_GOAL OF THE EXERCISE_
Look through the entries below and report every line that has "Avenue".

(Collected data entries)
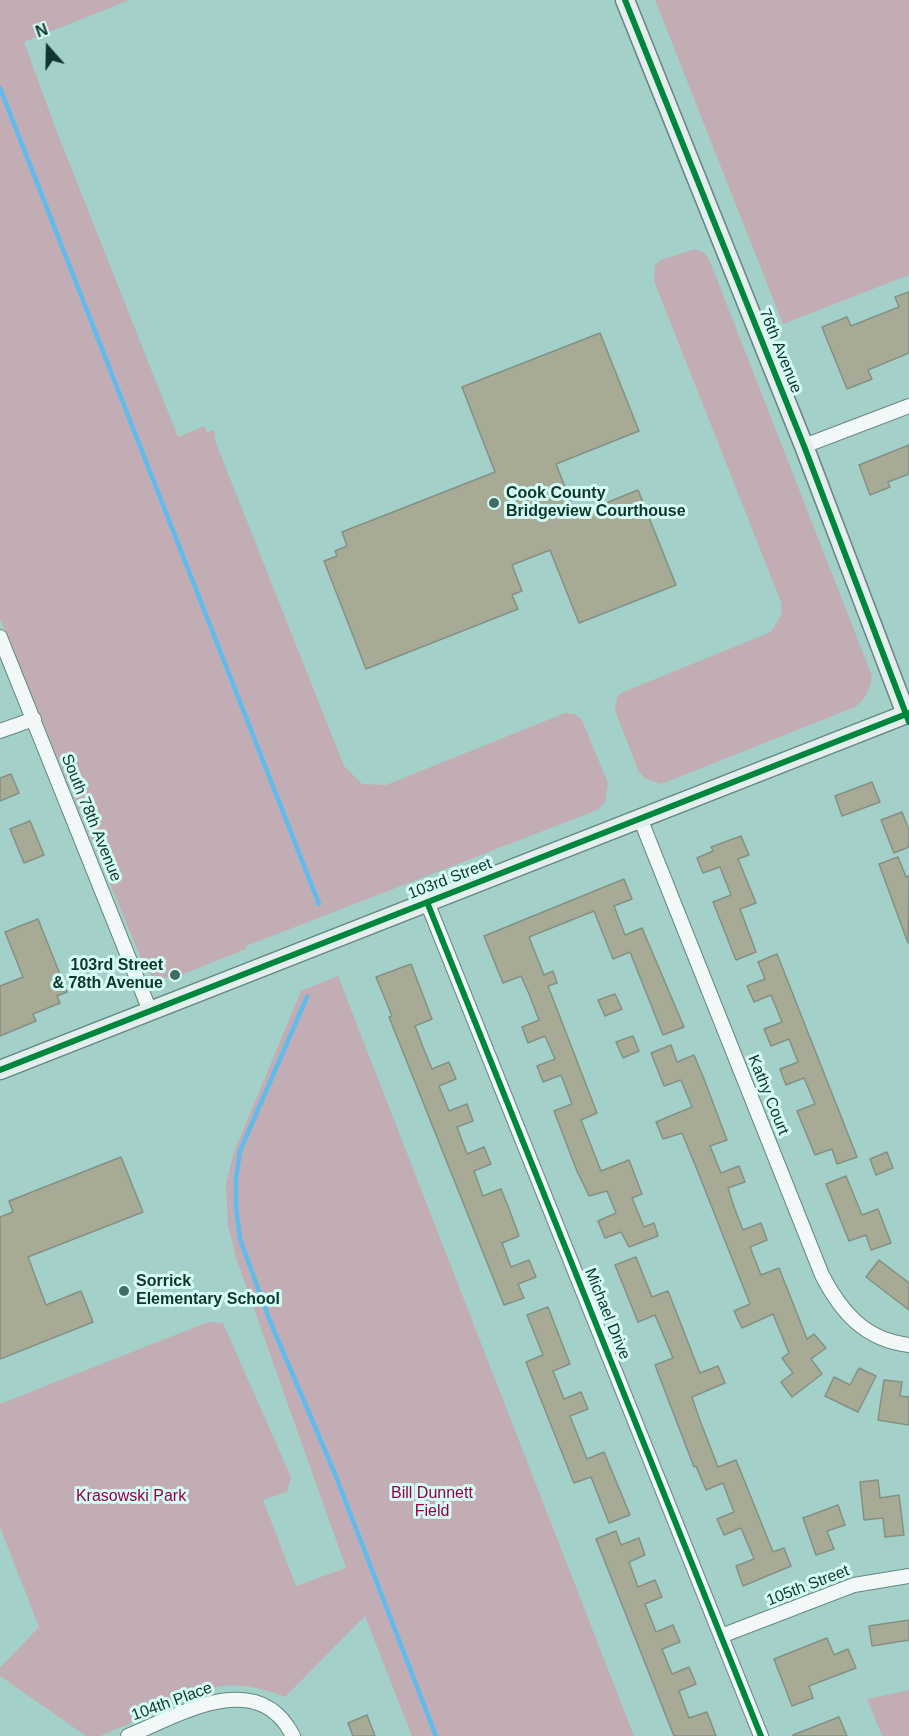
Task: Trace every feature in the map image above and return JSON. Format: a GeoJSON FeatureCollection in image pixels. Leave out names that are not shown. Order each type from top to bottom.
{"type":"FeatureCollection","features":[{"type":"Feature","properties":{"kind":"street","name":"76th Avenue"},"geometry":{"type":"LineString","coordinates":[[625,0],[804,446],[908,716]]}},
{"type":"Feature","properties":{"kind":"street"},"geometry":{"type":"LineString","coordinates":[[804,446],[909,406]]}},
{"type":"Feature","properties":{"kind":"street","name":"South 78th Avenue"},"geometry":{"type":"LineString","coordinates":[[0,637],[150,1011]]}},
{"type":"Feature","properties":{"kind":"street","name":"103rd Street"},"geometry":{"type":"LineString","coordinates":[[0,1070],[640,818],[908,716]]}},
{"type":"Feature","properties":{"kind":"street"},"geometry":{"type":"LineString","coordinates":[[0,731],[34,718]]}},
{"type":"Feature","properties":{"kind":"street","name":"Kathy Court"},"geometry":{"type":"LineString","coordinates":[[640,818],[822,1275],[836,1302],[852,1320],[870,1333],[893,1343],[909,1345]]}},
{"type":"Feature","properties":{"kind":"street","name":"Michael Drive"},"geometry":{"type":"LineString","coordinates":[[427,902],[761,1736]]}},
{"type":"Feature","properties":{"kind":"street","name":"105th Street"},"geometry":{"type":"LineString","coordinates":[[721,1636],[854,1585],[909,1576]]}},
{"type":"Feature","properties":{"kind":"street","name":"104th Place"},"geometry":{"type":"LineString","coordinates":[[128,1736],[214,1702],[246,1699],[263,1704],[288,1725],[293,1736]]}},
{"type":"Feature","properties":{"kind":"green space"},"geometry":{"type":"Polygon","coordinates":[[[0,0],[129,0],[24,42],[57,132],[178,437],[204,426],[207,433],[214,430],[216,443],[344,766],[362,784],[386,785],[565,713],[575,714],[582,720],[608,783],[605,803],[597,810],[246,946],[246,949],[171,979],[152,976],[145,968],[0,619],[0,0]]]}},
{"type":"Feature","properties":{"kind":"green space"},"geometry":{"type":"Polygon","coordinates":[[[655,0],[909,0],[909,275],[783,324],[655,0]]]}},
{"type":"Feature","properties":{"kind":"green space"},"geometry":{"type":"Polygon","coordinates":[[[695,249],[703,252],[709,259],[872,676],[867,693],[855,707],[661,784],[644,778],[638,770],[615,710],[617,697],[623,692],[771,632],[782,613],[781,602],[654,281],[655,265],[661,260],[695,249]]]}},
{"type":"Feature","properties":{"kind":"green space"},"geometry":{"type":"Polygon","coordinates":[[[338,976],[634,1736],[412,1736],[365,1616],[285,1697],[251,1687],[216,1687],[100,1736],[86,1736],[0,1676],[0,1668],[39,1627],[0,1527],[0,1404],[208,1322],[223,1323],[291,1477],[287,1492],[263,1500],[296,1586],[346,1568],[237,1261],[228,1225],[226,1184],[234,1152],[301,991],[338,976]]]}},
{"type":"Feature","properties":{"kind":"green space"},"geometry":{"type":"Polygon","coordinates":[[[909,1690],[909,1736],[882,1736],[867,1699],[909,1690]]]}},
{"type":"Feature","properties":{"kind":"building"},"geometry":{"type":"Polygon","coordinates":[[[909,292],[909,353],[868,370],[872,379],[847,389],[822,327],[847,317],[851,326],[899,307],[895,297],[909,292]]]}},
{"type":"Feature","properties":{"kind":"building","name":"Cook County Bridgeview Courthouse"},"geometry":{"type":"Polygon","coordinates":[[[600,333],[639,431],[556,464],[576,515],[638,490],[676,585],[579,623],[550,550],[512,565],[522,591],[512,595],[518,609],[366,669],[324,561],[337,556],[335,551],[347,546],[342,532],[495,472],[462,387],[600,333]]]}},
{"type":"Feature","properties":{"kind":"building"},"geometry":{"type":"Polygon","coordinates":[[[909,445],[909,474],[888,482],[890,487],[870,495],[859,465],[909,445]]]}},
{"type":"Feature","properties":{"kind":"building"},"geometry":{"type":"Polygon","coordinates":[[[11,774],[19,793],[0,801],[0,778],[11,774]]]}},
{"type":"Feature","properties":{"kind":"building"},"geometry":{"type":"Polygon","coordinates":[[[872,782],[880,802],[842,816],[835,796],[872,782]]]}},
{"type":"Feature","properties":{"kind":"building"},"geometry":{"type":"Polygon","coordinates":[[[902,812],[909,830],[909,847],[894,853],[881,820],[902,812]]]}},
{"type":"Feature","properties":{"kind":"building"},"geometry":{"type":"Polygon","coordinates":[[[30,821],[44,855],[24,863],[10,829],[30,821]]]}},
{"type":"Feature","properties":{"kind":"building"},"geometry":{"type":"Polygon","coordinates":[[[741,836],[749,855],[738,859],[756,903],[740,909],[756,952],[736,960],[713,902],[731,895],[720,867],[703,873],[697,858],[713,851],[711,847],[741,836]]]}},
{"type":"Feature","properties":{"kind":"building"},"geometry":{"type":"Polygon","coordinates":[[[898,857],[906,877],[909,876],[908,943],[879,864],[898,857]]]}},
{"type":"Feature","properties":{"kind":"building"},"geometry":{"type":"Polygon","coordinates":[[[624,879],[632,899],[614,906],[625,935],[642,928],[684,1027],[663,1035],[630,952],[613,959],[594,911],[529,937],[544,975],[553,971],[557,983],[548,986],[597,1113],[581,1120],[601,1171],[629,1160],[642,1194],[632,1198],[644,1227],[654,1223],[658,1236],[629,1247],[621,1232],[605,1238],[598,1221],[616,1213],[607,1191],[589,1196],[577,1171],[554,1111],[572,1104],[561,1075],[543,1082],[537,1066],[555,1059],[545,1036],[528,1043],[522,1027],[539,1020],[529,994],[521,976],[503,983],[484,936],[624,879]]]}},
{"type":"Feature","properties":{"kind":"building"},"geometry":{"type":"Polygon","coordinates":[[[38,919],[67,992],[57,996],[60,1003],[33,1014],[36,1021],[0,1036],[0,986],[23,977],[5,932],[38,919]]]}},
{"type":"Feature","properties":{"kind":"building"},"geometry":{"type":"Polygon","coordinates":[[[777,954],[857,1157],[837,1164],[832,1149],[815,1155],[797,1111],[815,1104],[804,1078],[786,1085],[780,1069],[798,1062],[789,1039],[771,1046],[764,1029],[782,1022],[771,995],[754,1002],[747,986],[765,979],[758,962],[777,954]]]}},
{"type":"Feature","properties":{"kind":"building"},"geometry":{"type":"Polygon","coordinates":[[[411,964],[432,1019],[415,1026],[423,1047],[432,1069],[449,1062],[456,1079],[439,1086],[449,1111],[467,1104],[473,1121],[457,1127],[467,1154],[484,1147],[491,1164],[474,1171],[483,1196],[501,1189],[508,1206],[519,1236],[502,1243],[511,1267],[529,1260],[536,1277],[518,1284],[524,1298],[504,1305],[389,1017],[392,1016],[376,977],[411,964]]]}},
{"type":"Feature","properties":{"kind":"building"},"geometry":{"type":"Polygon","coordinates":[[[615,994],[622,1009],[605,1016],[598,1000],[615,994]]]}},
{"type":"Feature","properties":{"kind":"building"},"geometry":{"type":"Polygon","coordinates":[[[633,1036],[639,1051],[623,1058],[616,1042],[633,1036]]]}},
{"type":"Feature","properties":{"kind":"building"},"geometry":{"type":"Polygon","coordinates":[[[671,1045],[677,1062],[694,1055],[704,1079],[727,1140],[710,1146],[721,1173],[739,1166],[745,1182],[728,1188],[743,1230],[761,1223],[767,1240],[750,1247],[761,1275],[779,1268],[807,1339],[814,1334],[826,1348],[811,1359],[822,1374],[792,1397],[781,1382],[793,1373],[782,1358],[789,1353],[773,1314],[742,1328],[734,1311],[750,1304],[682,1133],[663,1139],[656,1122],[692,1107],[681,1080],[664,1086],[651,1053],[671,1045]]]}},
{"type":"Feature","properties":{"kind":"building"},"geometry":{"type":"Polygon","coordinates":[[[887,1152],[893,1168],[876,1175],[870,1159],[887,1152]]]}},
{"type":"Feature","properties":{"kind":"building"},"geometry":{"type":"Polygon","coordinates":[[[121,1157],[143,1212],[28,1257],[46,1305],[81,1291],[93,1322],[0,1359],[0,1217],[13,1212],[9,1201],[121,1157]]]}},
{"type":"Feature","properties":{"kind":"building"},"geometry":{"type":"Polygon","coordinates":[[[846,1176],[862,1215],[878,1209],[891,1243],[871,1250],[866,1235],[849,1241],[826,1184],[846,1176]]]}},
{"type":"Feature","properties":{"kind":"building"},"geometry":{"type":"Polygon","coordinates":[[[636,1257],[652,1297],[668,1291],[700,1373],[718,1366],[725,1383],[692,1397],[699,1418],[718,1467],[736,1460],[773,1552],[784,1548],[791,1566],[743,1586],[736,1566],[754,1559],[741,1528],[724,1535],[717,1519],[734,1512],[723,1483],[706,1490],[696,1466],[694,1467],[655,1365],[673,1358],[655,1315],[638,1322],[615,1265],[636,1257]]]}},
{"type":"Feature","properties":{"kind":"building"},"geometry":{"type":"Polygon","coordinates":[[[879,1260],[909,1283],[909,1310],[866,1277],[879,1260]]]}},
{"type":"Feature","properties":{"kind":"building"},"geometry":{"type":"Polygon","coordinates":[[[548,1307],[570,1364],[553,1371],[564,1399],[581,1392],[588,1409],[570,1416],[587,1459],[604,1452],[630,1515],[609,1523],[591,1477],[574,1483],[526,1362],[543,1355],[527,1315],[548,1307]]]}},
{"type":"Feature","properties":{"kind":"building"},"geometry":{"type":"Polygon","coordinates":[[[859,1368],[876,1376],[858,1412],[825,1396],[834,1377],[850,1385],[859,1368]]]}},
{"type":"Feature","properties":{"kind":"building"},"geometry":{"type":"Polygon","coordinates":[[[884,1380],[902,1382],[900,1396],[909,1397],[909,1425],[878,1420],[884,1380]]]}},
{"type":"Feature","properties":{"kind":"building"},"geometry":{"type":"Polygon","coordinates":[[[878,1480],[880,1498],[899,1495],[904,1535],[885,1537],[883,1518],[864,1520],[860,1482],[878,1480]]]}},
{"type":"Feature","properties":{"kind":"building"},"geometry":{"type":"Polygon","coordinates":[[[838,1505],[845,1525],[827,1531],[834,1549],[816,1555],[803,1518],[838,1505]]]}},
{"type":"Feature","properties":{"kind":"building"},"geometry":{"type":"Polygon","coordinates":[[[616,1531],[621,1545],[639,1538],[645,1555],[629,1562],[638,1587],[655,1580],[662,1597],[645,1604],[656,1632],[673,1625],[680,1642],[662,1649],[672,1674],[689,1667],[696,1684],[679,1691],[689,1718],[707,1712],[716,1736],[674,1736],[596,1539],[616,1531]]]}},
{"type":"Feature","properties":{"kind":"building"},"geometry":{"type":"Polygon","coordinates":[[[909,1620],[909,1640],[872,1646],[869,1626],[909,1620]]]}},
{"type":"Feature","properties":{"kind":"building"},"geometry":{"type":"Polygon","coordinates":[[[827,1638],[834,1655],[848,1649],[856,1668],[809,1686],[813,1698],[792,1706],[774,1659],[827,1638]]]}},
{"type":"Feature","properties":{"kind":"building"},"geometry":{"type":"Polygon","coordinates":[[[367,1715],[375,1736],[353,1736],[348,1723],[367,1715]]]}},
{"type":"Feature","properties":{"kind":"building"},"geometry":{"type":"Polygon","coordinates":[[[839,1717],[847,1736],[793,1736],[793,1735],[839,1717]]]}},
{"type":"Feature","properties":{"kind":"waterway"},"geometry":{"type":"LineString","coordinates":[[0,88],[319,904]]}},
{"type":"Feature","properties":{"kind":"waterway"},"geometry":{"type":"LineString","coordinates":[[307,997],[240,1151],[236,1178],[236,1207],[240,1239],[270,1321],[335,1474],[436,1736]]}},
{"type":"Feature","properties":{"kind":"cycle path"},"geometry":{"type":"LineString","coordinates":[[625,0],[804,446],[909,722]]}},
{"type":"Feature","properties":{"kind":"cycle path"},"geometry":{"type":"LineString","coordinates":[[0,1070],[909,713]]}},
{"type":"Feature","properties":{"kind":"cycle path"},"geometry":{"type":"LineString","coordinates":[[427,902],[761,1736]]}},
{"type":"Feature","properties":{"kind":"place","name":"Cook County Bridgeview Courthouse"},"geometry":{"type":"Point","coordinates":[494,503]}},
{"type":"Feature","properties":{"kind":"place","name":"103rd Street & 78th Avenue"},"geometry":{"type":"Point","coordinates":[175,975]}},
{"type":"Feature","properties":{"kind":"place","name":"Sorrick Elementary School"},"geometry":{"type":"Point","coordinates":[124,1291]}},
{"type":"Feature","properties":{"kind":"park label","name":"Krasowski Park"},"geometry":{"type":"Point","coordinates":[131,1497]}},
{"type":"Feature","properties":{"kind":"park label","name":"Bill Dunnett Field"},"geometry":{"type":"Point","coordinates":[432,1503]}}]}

_TASK RESULT_
{"type":"FeatureCollection","features":[{"type":"Feature","properties":{"kind":"street","name":"76th Avenue"},"geometry":{"type":"LineString","coordinates":[[625,0],[804,446],[908,716]]}},
{"type":"Feature","properties":{"kind":"street","name":"South 78th Avenue"},"geometry":{"type":"LineString","coordinates":[[0,637],[150,1011]]}},
{"type":"Feature","properties":{"kind":"place","name":"103rd Street & 78th Avenue"},"geometry":{"type":"Point","coordinates":[175,975]}},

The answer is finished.